My son has traumatic ring injury he also lost his left eye he was in a coma for 2 months of course physically he looks okay I want to know if you know of any support groups in Lowell Massachusetts that would help him he is still quite in denial that he has any difficulties we see the anger when we see his frustration I'm just a mom reaching out

Hi! Can you tell us what program you are doing? Thanks.

Thank you for sharing… great to know that you’re in a better place now. We are experiencing this with our 28 year old son who has a TBI from an accident that he was in over a year and 1/2 ago…

What a great role model you are. Congratulations.

I got a tbi in 1981... Still dealing with it this week...

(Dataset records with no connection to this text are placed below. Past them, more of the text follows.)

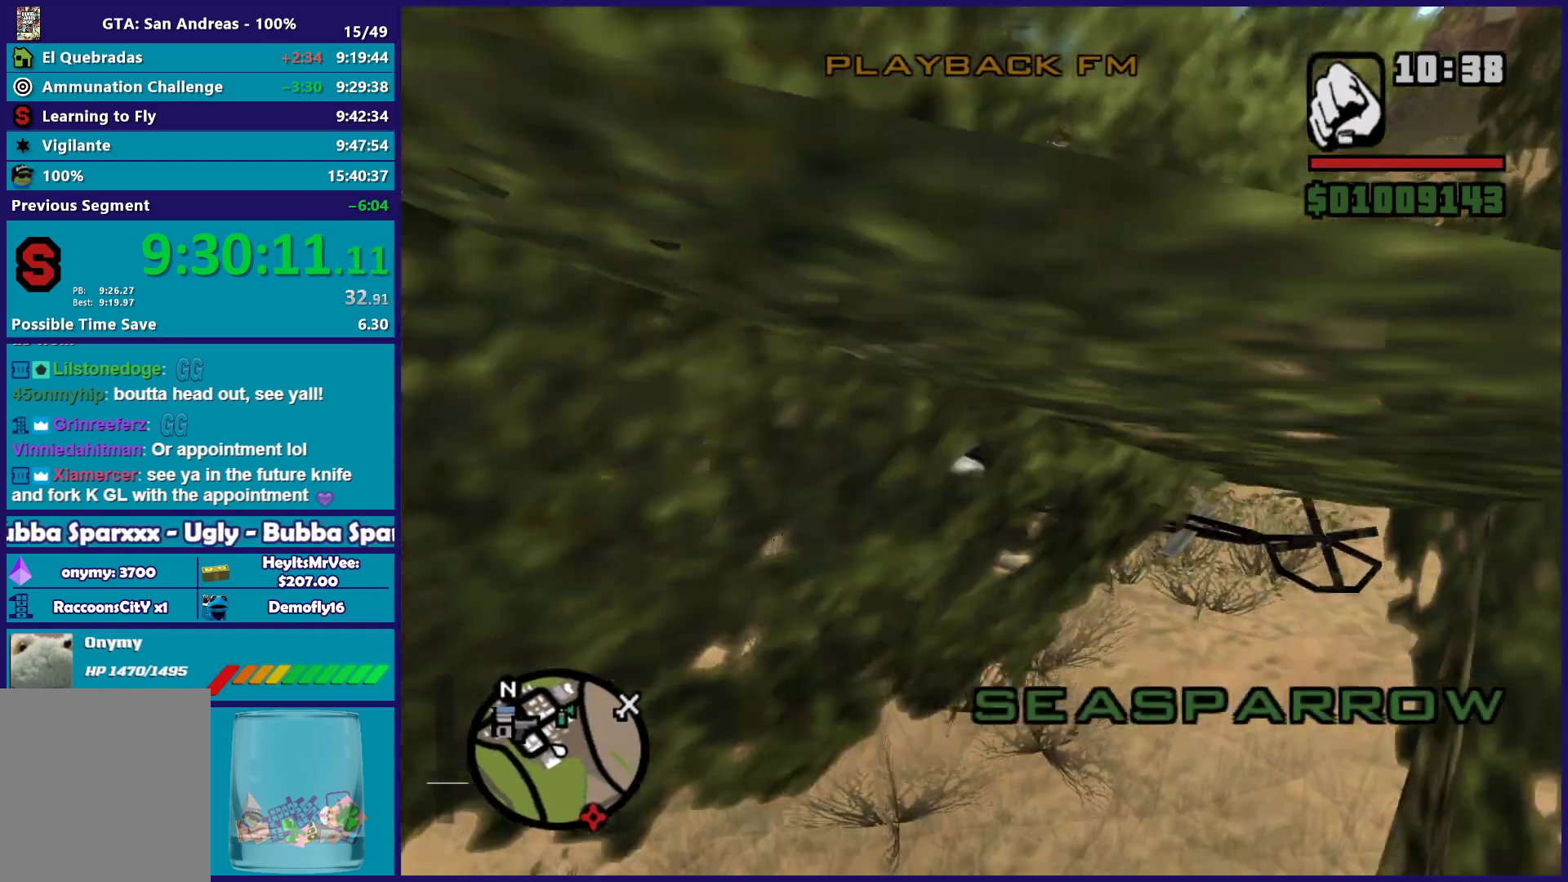
{"buttons": ["R2"], "left_stick": "center", "button_events": []}
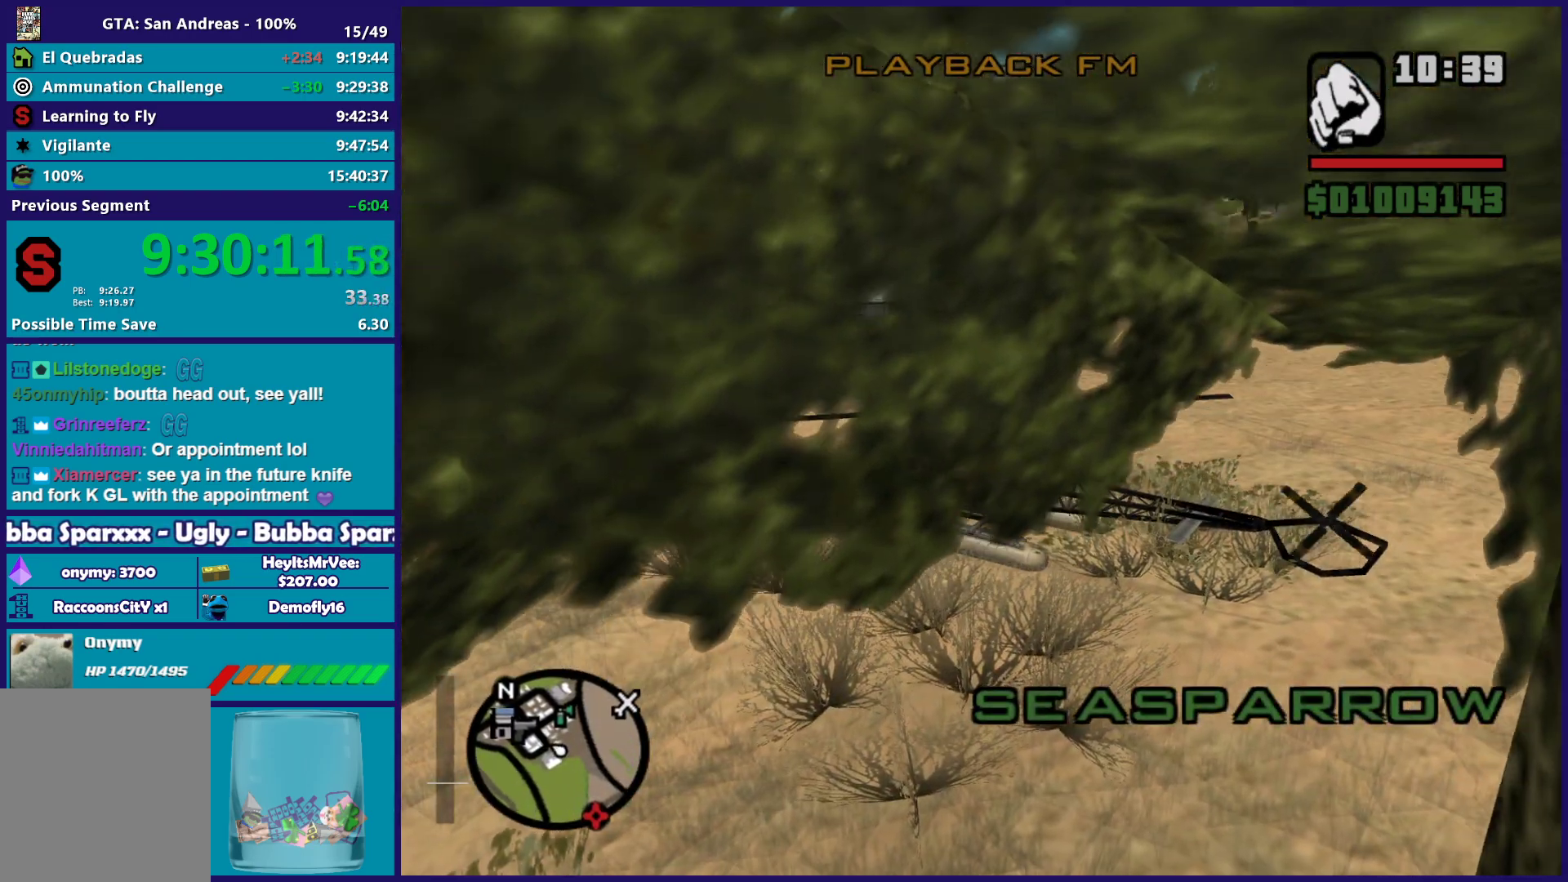
{"buttons": ["R2"], "left_stick": "center", "button_events": []}
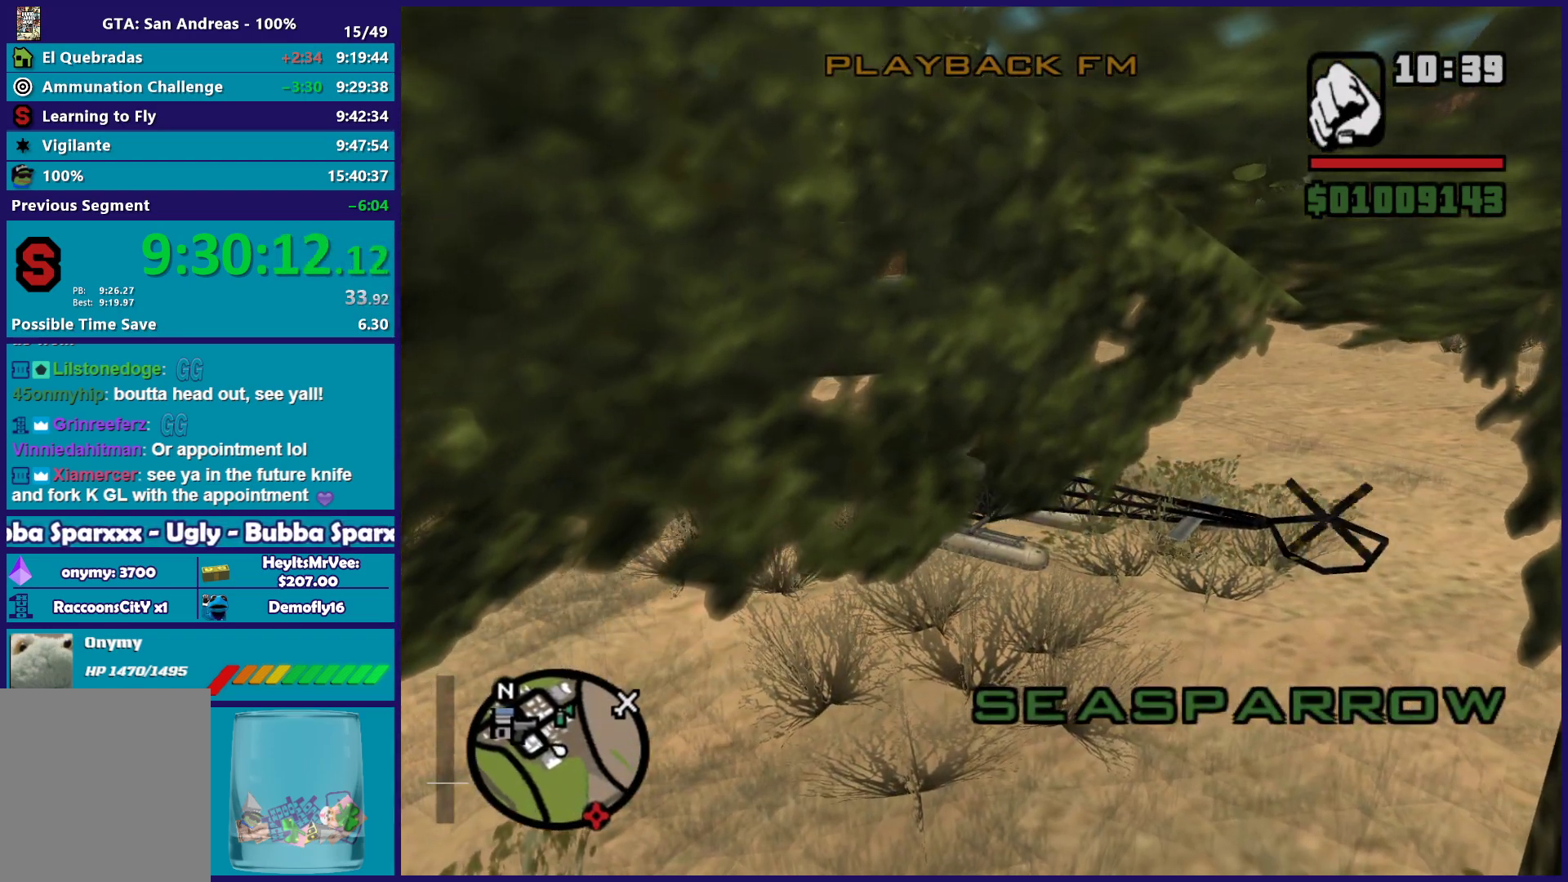
{"buttons": ["R2"], "left_stick": "center", "button_events": []}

I’ve had so much pressure put on me to perform to expectations by the legal accident system in nsw Au, that I tried to end my life a few times having not been believed for the injuries I sustained and the brain problems in difficulty in functioning - it took me 14 years fighting for my rights while having surgery after surgery and dealing with brain problems of memory loss, time distortion, sadness, emotional changes that were totally out of character for me, forgetting what I was saying, forgetting where I was going, forgetting to eat, turn off the gas burners, etc, etc - which was all used against me in the court case, where I was trying to fight for my rights for some sort of compensation after my entire life was destroyed; they (lawyers for insurance) said I had pre-existing (no evidence of, just their assertions) munchausens, bpd, delusions, schizophrenia, etc (no prior or current evidence thereof, however), to deny me compensation. Please understand that I have nothing against people whom have to deal with those conditions, it’s just that I was being railroaded by a system that - if it can deny someone, it will - was trying to crush me into the ground by denying my injuries and subverting the justice system by accusing me of being unwell already before tbi and in many ways other than having a tbi. All those things you’ve written in your article I do agree with; but further to that, the systems that exist (I speak of what I know and that is the workcover, third party, and nominal defendant systems in nsw Au) need to be mandated to accept on probability that a person, with reasonable evidence - and they must not be denied that investigation to find evidence (I was denied medical investigation and treatment for years resulting in even more damage) - and unless proven otherwise beyond doubt by the same medical tests that they have a hidden injury that they must be supported and compensated for such. And definitely not dragged through the system for 14 years (for instance), just for the sake of barristers sucking money out of the case, and forcing the person to sell their house and everything they own to fight the insurance companies (what happened in my case). I got compensated but it was nothing compared to the costs that came out of it, and what I lost along the way, let alone my ongoing medical costs and loss of job and future income..or pain and suffering (those were not covered).
So besides the fact that I live with many of the symptoms discussed by many of the people here, I’m still dealing with the secondary trauma doled out to me by the persecutory system and the stigma attached to having had a ‘compensation case’ which rules me out of getting future work in Australia, based on the insurance rules held by workcover insurers (once you’ve had a case, you have to disclose that, and it’s frowned upon and you’re seen as a high risk - so you never get the job).
Anyway, I digress (I have a brain injury)…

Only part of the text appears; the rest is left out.